(Saved entries)

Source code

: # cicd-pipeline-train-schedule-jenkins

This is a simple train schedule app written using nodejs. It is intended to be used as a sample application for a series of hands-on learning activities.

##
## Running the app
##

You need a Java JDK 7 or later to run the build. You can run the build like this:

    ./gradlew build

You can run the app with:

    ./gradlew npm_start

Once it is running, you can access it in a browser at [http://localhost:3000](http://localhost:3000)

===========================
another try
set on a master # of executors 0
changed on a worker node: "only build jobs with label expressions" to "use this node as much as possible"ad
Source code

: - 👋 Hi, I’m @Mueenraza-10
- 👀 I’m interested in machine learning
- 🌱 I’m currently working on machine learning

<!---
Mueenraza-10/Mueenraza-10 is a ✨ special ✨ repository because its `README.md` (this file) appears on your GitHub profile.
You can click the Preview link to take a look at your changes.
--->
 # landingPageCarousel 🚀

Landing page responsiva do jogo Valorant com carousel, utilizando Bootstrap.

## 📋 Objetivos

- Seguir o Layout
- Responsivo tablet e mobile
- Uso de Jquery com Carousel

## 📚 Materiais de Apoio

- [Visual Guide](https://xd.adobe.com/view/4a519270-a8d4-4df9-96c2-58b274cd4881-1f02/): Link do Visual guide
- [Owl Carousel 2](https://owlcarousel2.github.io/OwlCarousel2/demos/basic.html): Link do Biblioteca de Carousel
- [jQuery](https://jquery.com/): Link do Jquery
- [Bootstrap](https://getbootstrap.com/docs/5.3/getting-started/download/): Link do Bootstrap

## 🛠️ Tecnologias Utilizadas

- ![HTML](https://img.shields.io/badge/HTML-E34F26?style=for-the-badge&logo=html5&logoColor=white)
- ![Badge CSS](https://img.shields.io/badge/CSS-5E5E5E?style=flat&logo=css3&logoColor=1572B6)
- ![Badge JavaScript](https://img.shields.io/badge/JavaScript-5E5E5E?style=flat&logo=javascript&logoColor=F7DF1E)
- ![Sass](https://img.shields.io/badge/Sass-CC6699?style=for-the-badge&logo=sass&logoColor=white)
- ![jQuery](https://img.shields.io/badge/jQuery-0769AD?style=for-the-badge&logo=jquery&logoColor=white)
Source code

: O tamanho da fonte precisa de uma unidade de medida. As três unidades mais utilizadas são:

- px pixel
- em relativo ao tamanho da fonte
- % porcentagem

> [Task goal]
Pick out each line in the records above that contains the word "Bootstrap" and copy those lines in full.

> [Exercise response]
Landing page responsiva do jogo Valorant com carousel, utilizando Bootstrap.
- [Bootstrap](https://getbootstrap.com/docs/5.3/getting-started/download/): Link do Bootstrap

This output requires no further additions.